Un monito che parla al mondo dei populisti
Ci sono giorni che sembrano scivolare via come tutti gli altri, e giorni che segnano un prima e un dopo. Il 22 novembre 2025 è uno di questi. All’alba, in un quartiere tranquillo di Brasilia, la Polizia Federale ha bussato alla porta dell’ex presidente Jair Bolsonaro. Non c’erano sirene, né clamori, né immagini studiate per il pubblico: su ordine del ministro Alexandre de Moraes, tutto doveva avvenire senza esposizione, con la dignità necessaria anche nei momenti più duri.
Eppure, proprio quella sobrietà è diventata simbolo.
Perché non è un uomo soltanto ad essere stato arrestato: è un certo modo di intendere il potere, la democrazia, la verità.

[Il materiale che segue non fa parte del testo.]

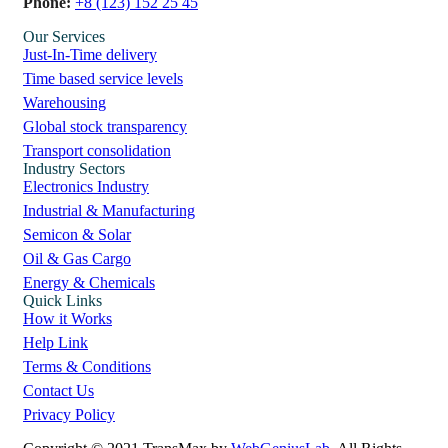
Phone:
+8 (123) 152 25 45
Our Services
Just-In-Time delivery
Time based service levels
Warehousing
Global stock transparency
Transport consolidation
Industry Sectors
Electronics Industry
Industrial & Manufacturing
Semicon & Solar
Oil & Gas Cargo
Energy & Chemicals
Quick Links
How it Works
Help Link
Terms & Conditions
Contact Us
Privacy Policy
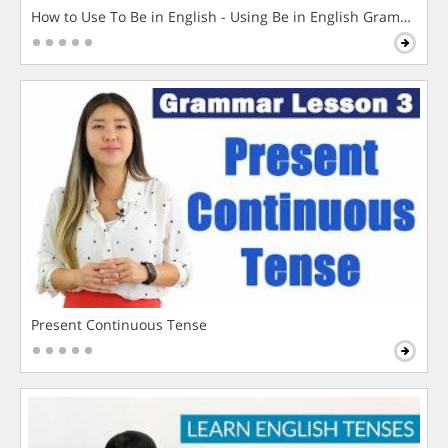
How to Use To Be in English - Using Be in English Grammar L
Present Continuous Tense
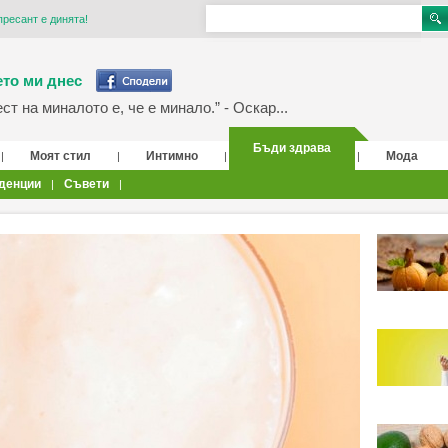
ресант е динята!
то ми днес
т на миналото е, че е минало.” - Оскар...
Бъди здрава
Моят стил
Интимно
Мода
|
|
|
|
денции
Съвети
|
|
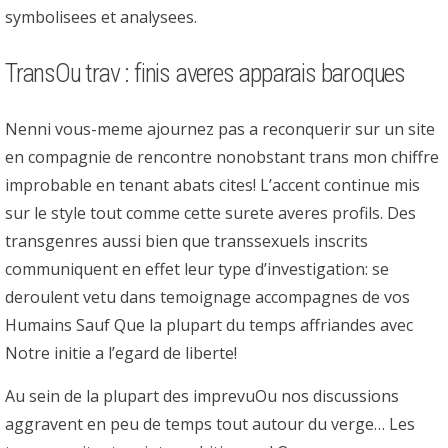
symbolisees et analysees.
TransOu trav : finis averes apparais baroques
Nenni vous-meme ajournez pas a reconquerir sur un site
en compagnie de rencontre nonobstant trans mon chiffre
improbable en tenant abats cites! L’accent continue mis
sur le style tout comme cette surete averes profils. Des
transgenres aussi bien que transsexuels inscrits
communiquent en effet leur type d’investigation: se
deroulent vetu dans temoignage accompagnes de vos
Humains Sauf Que la plupart du temps affriandes avec
Notre initie a l’egard de liberte!
Au sein de la plupart des imprevuOu nos discussions
aggravent en peu de temps tout autour du verge… Les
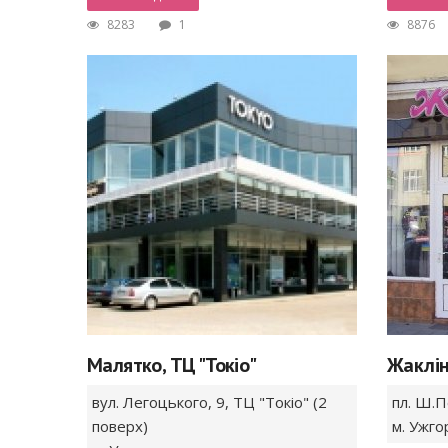
8283
1
8876
Малятко, ТЦ "Токіо"
Жаклі
вул. Легоцького,
9, ТЦ "Токіо" (2
пл. Ш.П
поверх)
м. Ужго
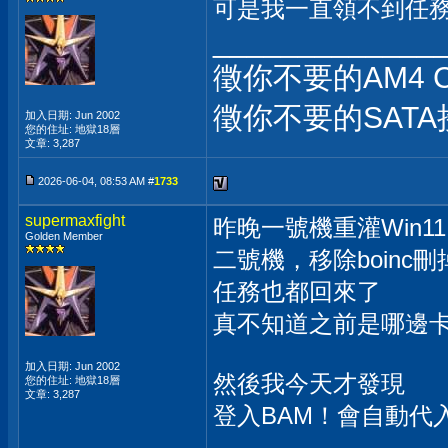
可是我一直領不到任
_____________
徵你不要的AM4 
徵你不要的SATA
加入日期: Jun 2002
您的住址: 地獄18層
文章: 3,287
2026-06-04, 08:53 AM #
1733
supermaxfight
昨晚一號機重灌Win
Golden Member
二號機，移除boinc
任務也都回來了
真不知道之前是哪邊
加入日期: Jun 2002
然後我今天才發現
您的住址: 地獄18層
文章: 3,287
登入BAM！會自動代入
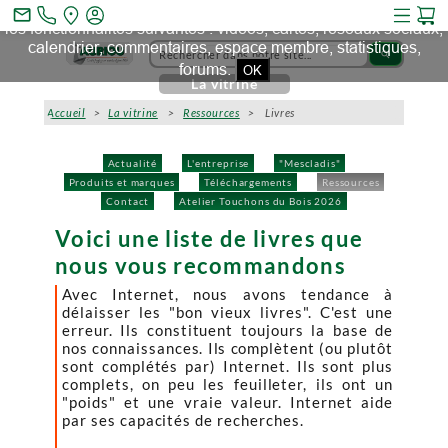
Ce site et des sites tiers qu'il utilise collectent des cookies pour
mail_outline
les fonctionnalités suivantes : vidéos, cartes, réseaux sociaux,
calendrier, commentaires, espace membre, statistiques,
search
forums.
OK
La vitrine
Accueil
>
La vitrine
>
Ressources
> Livres
Actualité
L'entreprise
"Mescladis"
Produits et marques
Téléchargements
Ressources
Contact
Atelier Touchons du Bois 2026
Voici une liste de livres que
nous vous recommandons
Avec Internet, nous avons tendance à
délaisser les "bon vieux livres". C'est une
erreur. Ils constituent toujours la base de
nos connaissances. Ils complètent (ou plutôt
sont complétés par) Internet. Ils sont plus
complets, on peu les feuilleter, ils ont un
"poids" et une vraie valeur. Internet aide
par ses capacités de recherches.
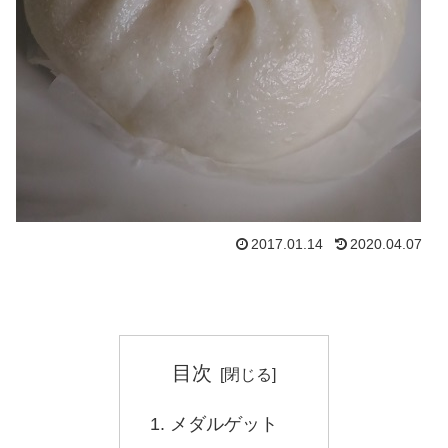
2017.01.14
2020.04.07
目次
メダルゲット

Specie in America Latina, ma non solo.
Un arresto che non nasce dalla vendetta, ma dalla responsabilità
La prigione preventiva arriva dopo una lunga catena di fatti, prove e scelte politiche che hanno cercato — apertamente o sotterraneamente — di rovesciare l’ordine costituzionale.
Dalle pressioni sui militari ai dubbi insinuati sulle urne elettroniche, dalle riunioni per ipotizzare un intervento contro il Tribunale Elettorale fino agli accampamenti che hanno alimentato l’immaginario del golpe.

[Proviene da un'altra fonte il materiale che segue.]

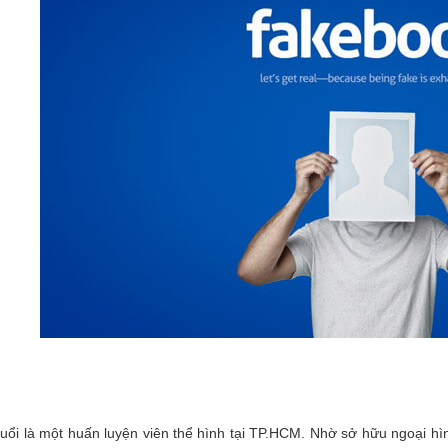
tuổi là một huấn luyện viên thể hình tại TP.HCM. Nhờ sở hữu ngoại h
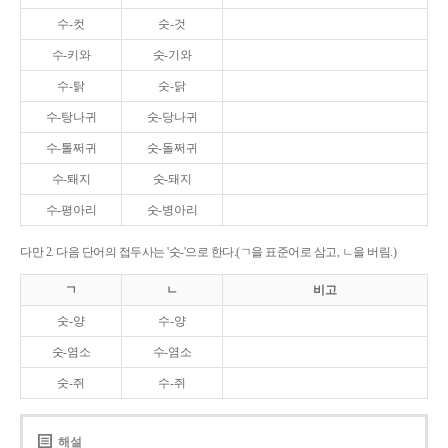
수-컷
숫-것
수-키와
숫-기와
수-탉
숫-닭
수-탕나귀
숫-당나귀
수-톨쩌귀
숫-돌쩌귀
수-퇘지
숫-돼지
수-평아리
숫-병아리
다만 2. 다음 단어의 접두사는 '숫-'으로 한다.(ㄱ을 표준어로 삼고, ㄴ을 버림.)
ㄱ
ㄴ
비고
숫-양
수-양
숫-염소
수-염소
숫-쥐
수-쥐
해설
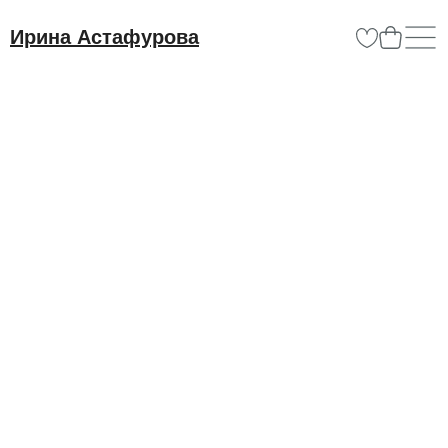
Ирина Астафурова
Обо мне
Галерея
Каталог
Вопрос-отве
Контакты
Абстракция «Счастья
всплеск». Серия
«Ромашки»*
Художественная мастерская Ирины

La decisione dei giudici è stata il gesto di una democrazia ferita ma viva.
Non un atto di rivalsa, ma di cura delle proprie istituzioni.
È questo che colpisce: in Brasile, l’ordinamento ha reagito non con la forza degli oppressori, ma con la fermezza delle regole.
La destra reagisce, ma il Paese sembra diverso
La famiglia, i governatori più vicini, gli ex ministri: tutti gridano all’ingiustizia. Eppure non si vedono folle oceaniche in strada, né l’onda emotiva che caratterizzò altri momenti del bolsonarismo.
Il Paese — pur diviso, pur contraddittorio — ha fatto esperienza dell’8 gennaio, ha visto cosa genera la politica del sospetto, ha compreso quanto sia fragile una Repubblica quando qualcuno decide che la legge vale solo per gli altri.
Il Brasile è più consapevole.
Il significato dell’arresto, tuttavia, supera i confini del Brasile.
Parla alla politica globale, e soprattutto a quella parte del mondo che negli ultimi anni ha costruito la propria identità sul dubbio sistematico verso le istituzioni, sul primato dell’uomo forte, sulla tentazione di credere che la democrazia sia un ostacolo, non una risorsa.
il messaggio è chiaro: l’era dei leader che credono di essere più grandi delle istituzioni sta finendo.
La democrazia, oggi, non chiede uniformità politica: chiede fedeltà alla verità, al limite, alla legge.
La linea sottile tra politica e pericolo
Il Brasile di Lula non è perfetto, la giustizia brasiliana non è infallibile, la società non è pacificata.
Ma la decisione del Supremo dimostra che una democrazia riesce a sopravvivere quando smette di avere paura di chiamare le cose con il loro nome. Golpe è golpe. Violazione delle regole è violazione delle regole.
Incitare alla sovversione non è un’opinione: è un reato.
Per anni Bolsonaro ha giocato sul limite. Il limite, alla fine, ha risposto.
Un giorno che sarà ricordato
22 novembre 2025: una data che entrerà nei manuali non come una vendetta, ma come un momento di maturità.
Il giorno in cui un Paese ha smesso di chiedersi “che diranno i sostenitori?” ed è tornato a chiedersi “che cosa chiede la Costituzione?”.
È una domanda semplice, ma rivoluzionaria.
Una domanda che l’Occidente intero dovrà porsi nei prossimi mesi, mentre si avvicinano elezioni cruciali, discorsi incendiati, pulsioni populiste che promettono soluzioni facili e obbedienza immediata.
Il Brasile, con tutta la sua fragilità e la sua grandezza, ci ha offerto una risposta: la democrazia non è mai garantita, ma può essere difesa.
E, per farlo, serve una sola cosa: il coraggio di dire “basta” quando basta è arrivato davvero.